Is intelligence a necessary artifact of evolution? To expand on this, what set of circumstances make intelligence a much more desirable trait than other traits, and how likely is intelligence to emerge? Evolution deals with randomness — it’s a greedy random walk, favoring changes that increase the species’ chance of survival. What makes intelligence better than, say, a stronger set of legs? I have two theories. First, as life forms evolve and strengthen their physical characteristics, it becomes inefficient to continue the physical growth; either it leads to massive energy needs which begin to outweigh the individual’s abilities to gather food, or it leads to side effects inherent in the mechanics of a body (stronger legs may lead to worse injuries). Evolution, essentially, runs out of avenues to pursue and non-physical development becomes the most energy-efficient. Secondly (now I realize the two theories are related), evolution’s greatest limitation is its speed — it must act over generations; and with complex enough organisms the generation cannot be very short. If the natural circumstances favor quick adaptability (for example, a series of ice ages come and go too quickly for any single species to evolve around them), evolution must replace itself with intelligence.
Of course, I may be wrong and intelligence could just be a fluke.
Regardless, if I wanted to have a particular characteristic evolve, I could manufacture a world which favors that characteristic and watch nature come up with it through a process of evolution. In the extreme, if all I had was plants and wanted the species to be able to walk, I would provide incentives for the plants to displace themselves (maybe an ever-moving source of food). Early species will probably simply grow fast, or maybe have the ability to detach themselves from the soil and attach themselves back, propelled by wind. Ultimately species would develop self-propulsion (I could help them by providing a negative incentive to simply go where the wind takes them). Nature would “cheat” and use water as an interim medium — it’s easier to be able to walk if you are already swimming — and so we can see how ultimately we would have species able to walk.
Similarly, what would I have to do to favor intelligence?
I did make an assumption that the life form evolves, that is, life replicates itself (a “species” composed of a single individual that doesn’t die cannot evolve) with mutations between successive generations. In order for evolution (that is, a long-term progression) to take place, there must be survival of the fittest, and with it, the favoring of life to non-life by the individuals. That second assumption is interesting because I’m not quite sure how it came about and why it holds true for species.

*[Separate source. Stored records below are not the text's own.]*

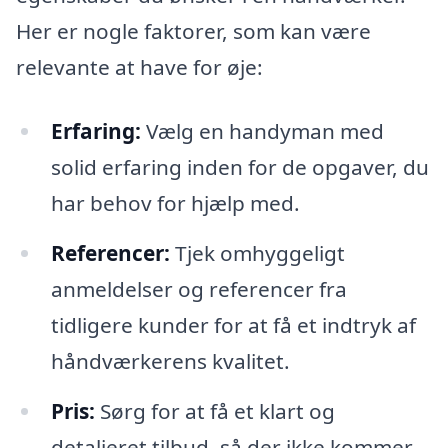
Her er nogle faktorer, som kan være
relevante at have for øje:
Erfaring:
Vælg en handyman med
solid erfaring inden for de opgaver, du
har behov for hjælp med.
Referencer:
Tjek omhyggeligt
anmeldelser og referencer fra
tidligere kunder for at få et indtryk af
håndværkerens kvalitet.
Pris:
Sørg for at få et klart og
detaljeret tilbud, så der ikke kommer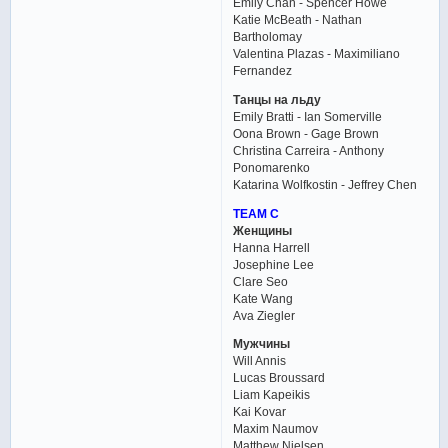
Emily Chan - Spencer Howe
Katie McBeath - Nathan
Bartholomay
Valentina Plazas - Maximiliano
Fernandez
Танцы на льду
Emily Bratti - Ian Somerville
Oona Brown - Gage Brown
Christina Carreira - Anthony
Ponomarenko
Katarina Wolfkostin - Jeffrey Chen
TEAM C
Женщины
Hanna Harrell
Josephine Lee
Clare Seo
Kate Wang
Ava Ziegler
Мужчины
Will Annis
Lucas Broussard
Liam Kapeikis
Kai Kovar
Maxim Naumov
Matthew Nielsen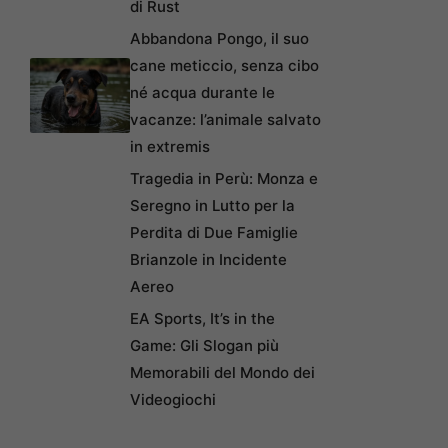
di Rust
Abbandona Pongo, il suo
cane meticcio, senza cibo
né acqua durante le
vacanze: l’animale salvato
in extremis
Tragedia in Perù: Monza e
Seregno in Lutto per la
Perdita di Due Famiglie
Brianzole in Incidente
Aereo
EA Sports, It’s in the
Game: Gli Slogan più
Memorabili del Mondo dei
Videogiochi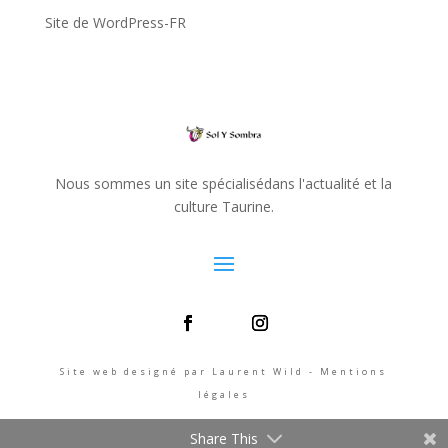
Site de WordPress-FR
Nous sommes un site spécialisédans l'actualité et la
culture Taurine.
Site web designé par Laurent Wild - Mentions
légales
Share This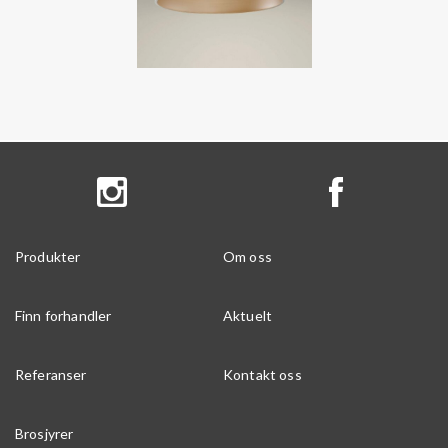
Produkter
Om oss
Finn forhandler
Aktuelt
Referanser
Kontakt oss
Brosjyrer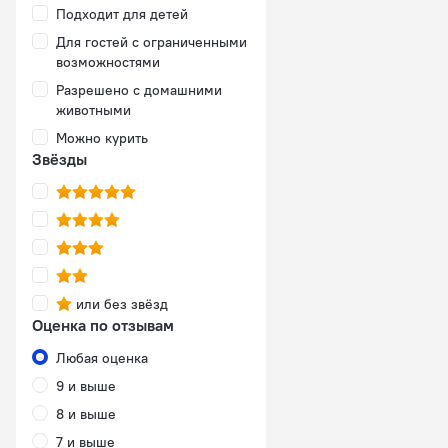
Подходит для детей
Для гостей с ограниченными
возможностями
Разрешено с домашними
животными
Можно курить
Звёзды
или без звёзд
Оценка по отзывам
Любая оценка
9 и выше
8 и выше
7 и выше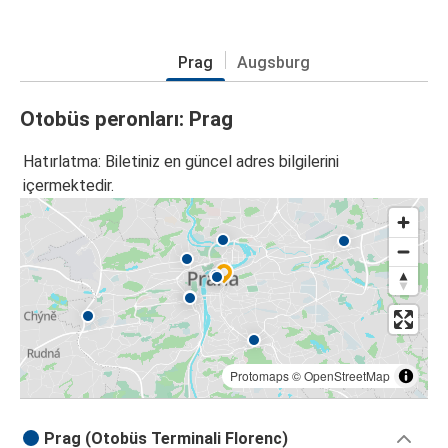
Prag
Augsburg
Otobüs peronları: Prag
Hatırlatma: Biletiniz en güncel adres bilgilerini
içermektedir.
Protomaps
©
OpenStreetMap
Prag (Otobüs Terminali Florenc)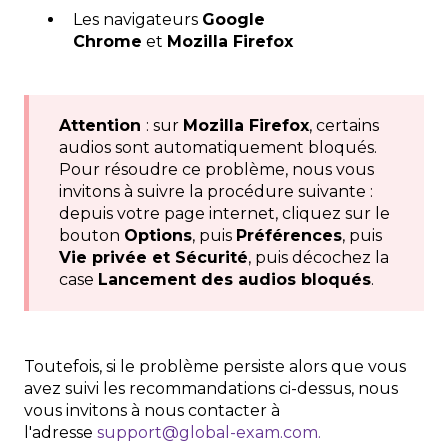
Les navigateurs
Google
Chrome
et
Mozilla Firefox
Attention
: sur
Mozilla Firefox
, certains
audios sont automatiquement bloqués.
Pour résoudre ce problème, nous vous
invitons à suivre la procédure suivante :
depuis votre page internet, cliquez sur le
bouton
Options
, puis
Préférences
, puis
Vie privée et Sécurité
, puis décochez la
case
Lancement des audios bloqués
.
Toutefois, si le problème persiste alors que vous
avez suivi les recommandations ci-dessus, nous
vous invitons à nous contacter à
l'adresse
support@global-exam.com.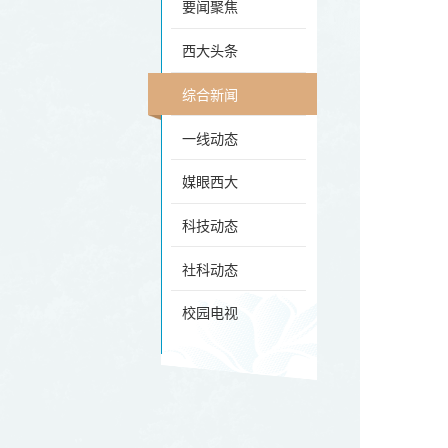
要闻聚焦
西大头条
综合新闻
一线动态
媒眼西大
科技动态
社科动态
校园电视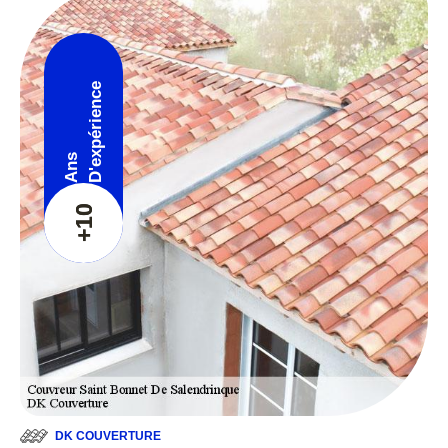
D'expérience
Ans
+10
DK COUVERTURE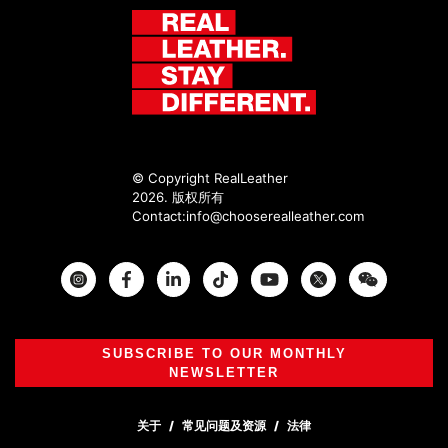
© Copyright RealLeather
2026. 版权所有
Contact:
info@chooserealleather.com
Instagram
Facebook
Twitter
SUBSCRIBE TO OUR MONTHLY
NEWSLETTER
关于
常见问题及资源
法律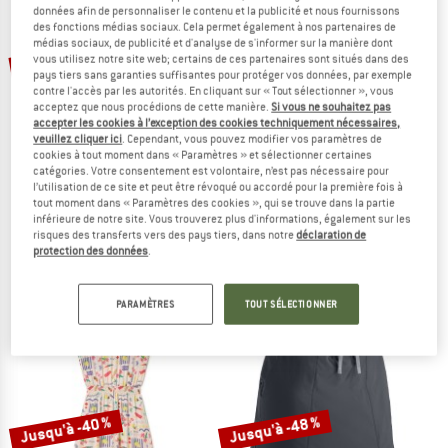
données afin de personnaliser le contenu et la publicité et nous fournissons
VERS LES PROMOS
des fonctions médias sociaux. Cela permet également à nos partenaires de
médias sociaux, de publicité et d'analyse de s'informer sur la manière dont
-35 %
-35 %
vous utilisez notre site web; certains de ces partenaires sont situés dans des
pays tiers sans garanties suffisantes pour protéger vos données, par exemple
contre l'accès par les autorités. En cliquant sur « Tout sélectionner », vous
acceptez que nous procédions de cette manière.
Si vous ne souhaitez pas
accepter les cookies à l’exception des cookies techniquement nécessaires,
veuillez cliquer ici
. Cependant, vous pouvez modifier vos paramètres de
cookies à tout moment dans « Paramètres » et sélectionner certaines
catégories. Votre consentement est volontaire, n’est pas nécessaire pour
l’utilisation de ce site et peut être révoqué ou accordé pour la première fois à
tout moment dans « Paramètres des cookies », qui se trouve dans la partie
BILLABONG
PROTEST
inférieure de notre site. Vous trouverez plus d'informations, également sur les
Women's Jet Set
Women's PRTNadia
risques des transferts vers des pays tiers, dans notre
déclaration de
Robe
Robe
protection des données
.
79,95 €
51,97 €
59,95 €
38,97 €
3,0
(2)
5,0
(1)
PARAMÈTRES
TOUT SÉLECTIONNER
Jusqu'à -40 %
Jusqu'à -48 %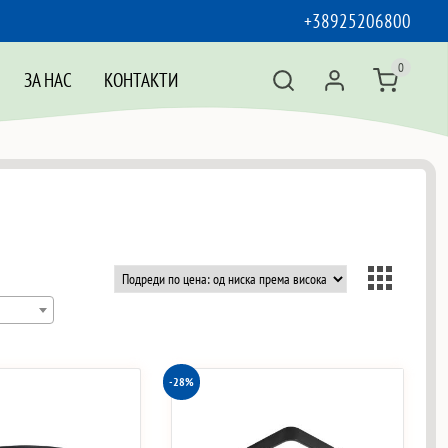
+38925206800
0
ЗА НАС
КОНТАКТИ
-28%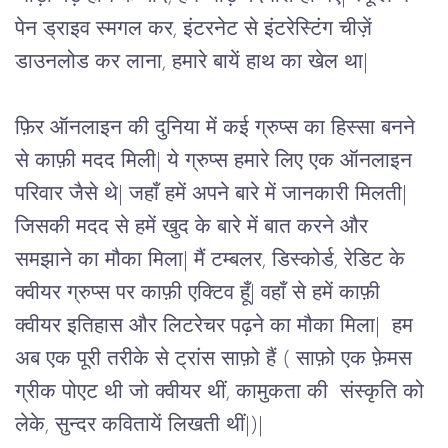
पेन ड्राइव स्मगल कर, इंटरनेट से इंटरेस्टिंग चीज़ें 
डाउनलोड कर लाना, हमारे बायें हाथ का खेल था|
फ़िर ऑनलाइन की दुनिया में कई ग्रुप्स का हिस्सा बनने 
से काफ़ी मदद मिली| ये ग्रुप्स हमारे लिए एक ऑनलाइन 
परिवार जैसे थे| जहाँ हमें अपने बारे में जानकारी मिलती| 
जिसकी मदद से हमें खुद के बारे में बात करने और 
समझाने का मौका मिला| मैं टम्बलर, डिस्कोर्ड, रेडिट के 
क्वीयर ग्रुप्स पर काफ़ी एक्टिव हूँ| वहाँ से हमें काफ़ी 
क्वीयर इतिहास और लिटरेचर पढ़ने का मौका मिला|  हम 
अब एक पूरी तरीके से ट्रांस साफ़ो हैं ( साफ़ो एक फ़ेमस 
ग्रीक पोएट थी जो क्वीयर थीं, कामुकता की  संस्कृति को 
लेके, सुन्दर कवितायें लिखती थीं|)|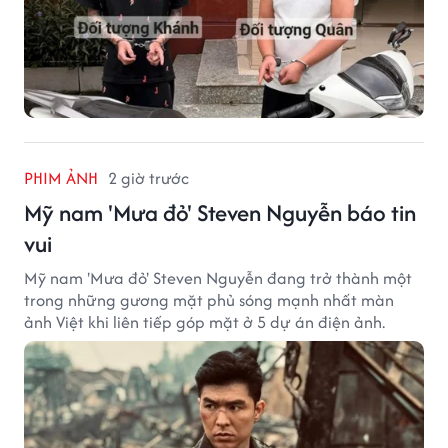
PHIM ẢNH
2 giờ trước
Mỹ nam 'Mưa đỏ' Steven Nguyễn báo tin
vui
Mỹ nam 'Mưa đỏ' Steven Nguyễn đang trở thành một
trong những gương mặt phủ sóng mạnh nhất màn
ảnh Việt khi liên tiếp góp mặt ở 5 dự án điện ảnh.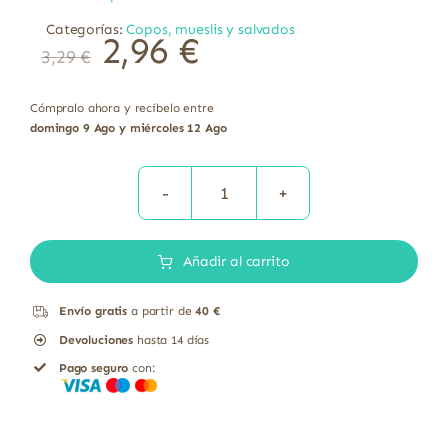
Categorías:
Copos, mueslis y salvados
2,96
€
3,29
€
Cómpralo ahora y recíbelo entre
domingo 9 Ago y miércoles 12 Ago
Muesli
frutas
Añadir al carrito
copos
avena
Envío gratis
a partir de
40 €
trigo
Devoluciones
hasta 14 días
sin
Pago seguro
con:
gluten
bio
El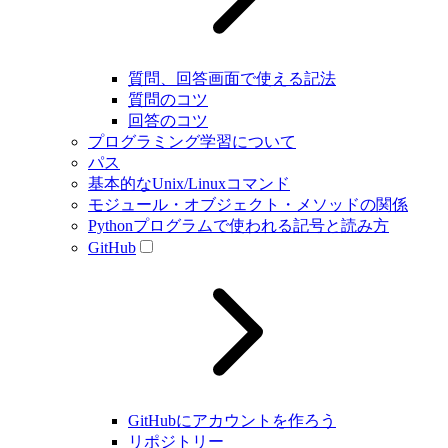
質問、回答画面で使える記法
質問のコツ
回答のコツ
プログラミング学習について
パス
基本的なUnix/Linuxコマンド
モジュール・オブジェクト・メソッドの関係
Pythonプログラムで使われる記号と読み方
GitHub
GitHubにアカウントを作ろう
リポジトリー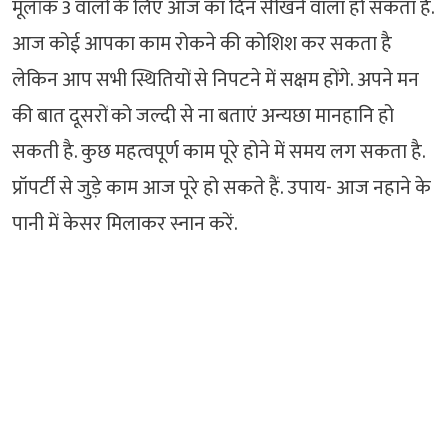
मूलांक 3 वालों के लिए आज का दिन सीखने वाला हो सकता है.
आज कोई आपका काम रोकने की कोशिश कर सकता है
लेकिन आप सभी स्थितियों से निपटने में सक्षम होंगे. अपने मन
की बात दूसरों को जल्दी से ना बताएं अन्यछा मानहानि हो
सकती है. कुछ महत्वपूर्ण काम पूरे होने में समय लग सकता है.
प्रॉपर्टी से जुड़े काम आज पूरे हो सकते हैं. उपाय- आज नहाने के
पानी में केसर मिलाकर स्नान करें.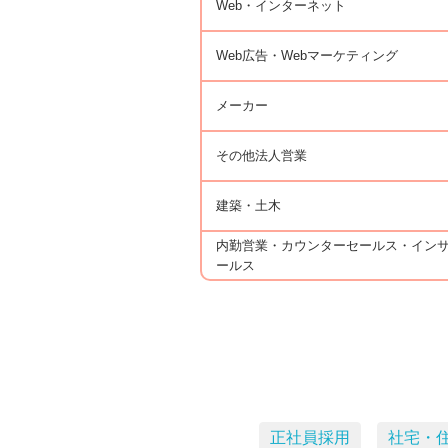
Web・インターネット
Web広告・Webマーケティング
メーカー
その他法人営業
建築・土木
内勤営業・カウンターセールス・イン
ールス
正社員採用
社宅・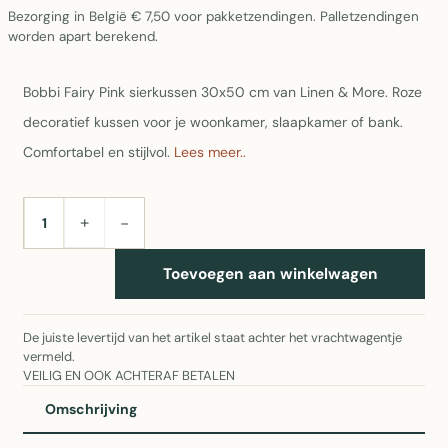
Bezorging in België € 7,50 voor pakketzendingen. Palletzendingen
worden apart berekend.
Bobbi Fairy Pink sierkussen 30x50 cm van Linen & More. Roze
decoratief kussen voor je woonkamer, slaapkamer of bank.
Comfortabel en stijlvol.
Lees meer..
+
−
AANTAL
Toevoegen aan winkelwagen
De juiste levertijd van het artikel staat achter het vrachtwagentje
vermeld.
VEILIG EN OOK ACHTERAF BETALEN
Omschrijving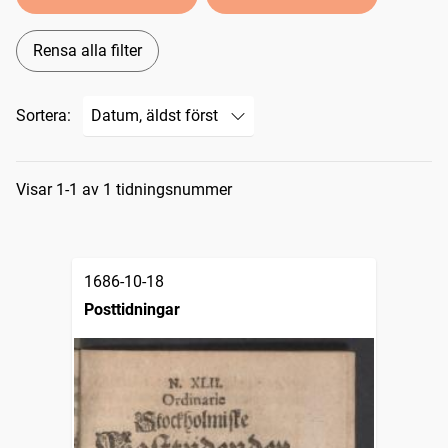
Rensa alla filter
Sortera:
Sökresultat
Visar 1-1 av 1 tidningsnummer
1686-10-18
Posttidningar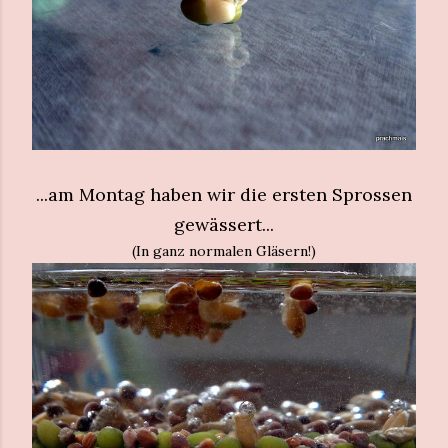
...am Montag haben wir die ersten Sprossen
gewässert...
(In ganz normalen Gläsern!)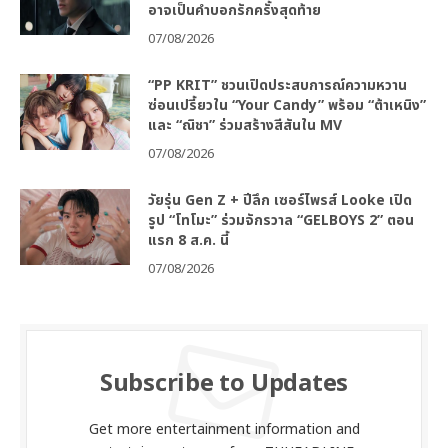
อาจเป็นคำบอกรักครั้งสุดท้าย
07/08/2026
“PP KRIT” ชวนเปิดประสบการณ์ความหวาน
ซ่อนเปรี้ยวใน “Your Candy” พร้อม “ต้าเหนิง”
และ “ณิชา” ร่วมสร้างสีสันใน MV
07/08/2026
วัยรุ่น Gen Z + ปีลึก เซอร์ไพรส์ Looke เปิด
รูป “โทโมะ” ร่วมจักรวาล “GELBOYS 2” ตอน
แรก 8 ส.ค. นี้
07/08/2026
Subscribe to Updates
Get more entertainment information and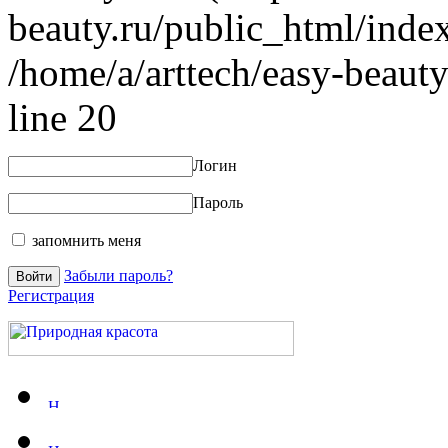
beauty.ru/public_html/index
/home/a/arttech/easy-beauty
line 20
Логин
Пароль
запомнить меня
Забыли пароль?
Регистрация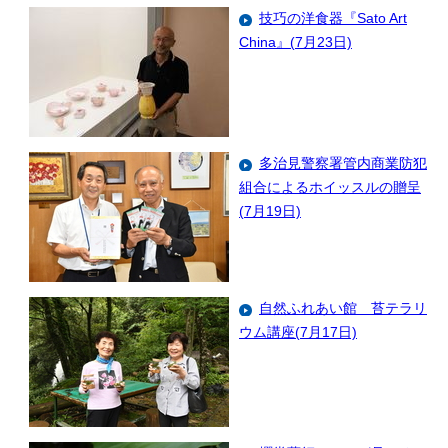
技巧の洋食器『Sato Art
China』(7月23日)
多治見警察署管内商業防犯
組合によるホイッスルの贈呈
(7月19日)
自然ふれあい館 苔テラリ
ウム講座(7月17日)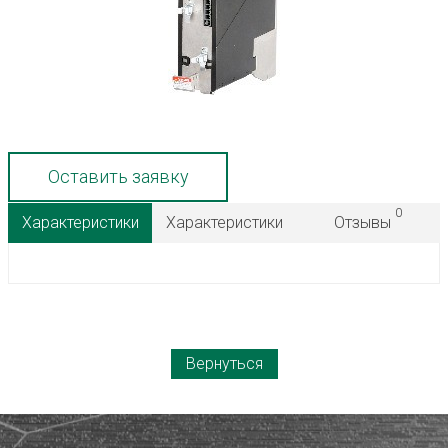
Оставить заявку
0
Характеристики
Характеристики
Отзывы
Вернуться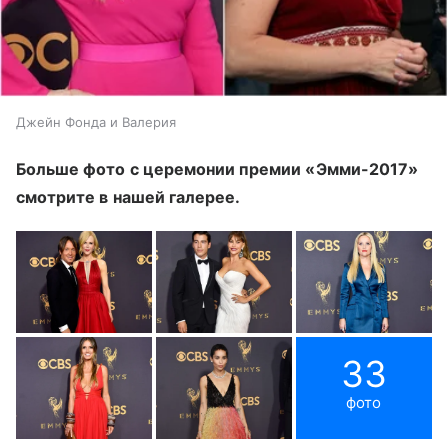
Джейн Фонда и Валерия
Больше фото с церемонии премии «Эмми-2017»
смотрите в нашей галерее.
33
фото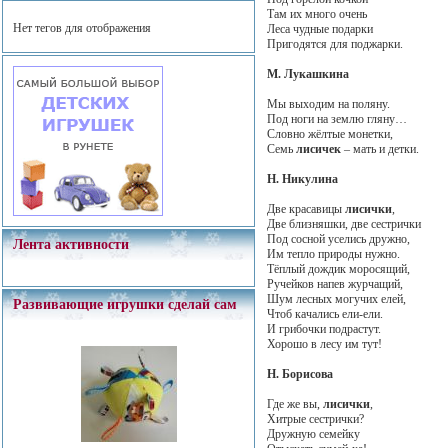
Там их много очень
Нет тегов для отображения
Леса чудные подарки
Пригодятся для поджарки.
М. Лукашкина
Мы выходим на поляну.
Под ноги на землю гляну…
Словно жёлтые монетки,
Семь
лисичек
– мать и детки.
Н. Никулина
Две красавицы
лисички
,
Две близняшки, две сестрички
Под сосной уселись дружно,
Лента активности
Им тепло природы нужно.
Тёплый дождик моросящий,
Ручейков напев журчащий,
Шум лесных могучих елей,
Развивающие игрушки сделай сам
Чтоб качались ели-ели.
И грибочки подрастут.
Хорошо в лесу им тут!
Н. Борисова
Где же вы,
лисички
,
Хитрые сестрички?
Дружную семейку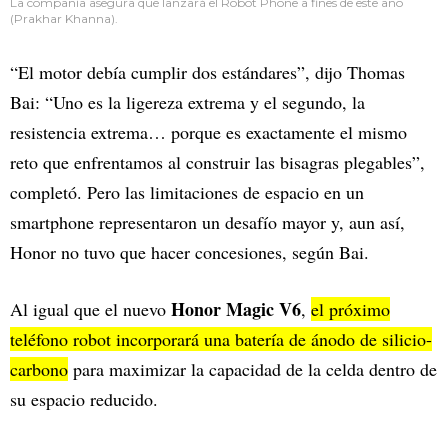
La compañía asegura que lanzará el Robot Phone a fines de este año
(Prakhar Khanna).
“El motor debía cumplir dos estándares”, dijo Thomas
Bai: “Uno es la ligereza extrema y el segundo, la
resistencia extrema… porque es exactamente el mismo
reto que enfrentamos al construir las bisagras plegables”,
completó. Pero las limitaciones de espacio en un
smartphone representaron un desafío mayor y, aun así,
Honor no tuvo que hacer concesiones, según Bai.
Honor Magic V6
Al igual que el nuevo
,
el próximo
teléfono robot incorporará una batería de ánodo de silicio-
carbono
para maximizar la capacidad de la celda dentro de
su espacio reducido.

With intelligent species such as humans you could make an argument that the will to live is an outcome of consciousness — a constantly running narrative of our life, created thanks to the development of memory and the ability to make connections (non-intelligent species have memory but they can’t connect it into a narrative) — but for all other species, it’s not so black-and-white.
It’s, obviously, just as fascinating to talk about why intelligence exists as how it exists — I think that we tend to focus too much on the latter and not enough on the former (and the theories above are just a small step towards that thought). But, on the how, we can learn a lot just by drawing a parallel between it and other non-mental features of evolution. Intelligence requires the environment — and with it sensory inputs and the feedback element with the environment. Intelligence is a wonderful example of a (relatively — all purists calm down) binary characteristic that nevertheless came about gradually from non-intelligence (just as flight came from non-flight; the outcome is clearly distinct but it’s not immediately clear how non-flight evolved into flight).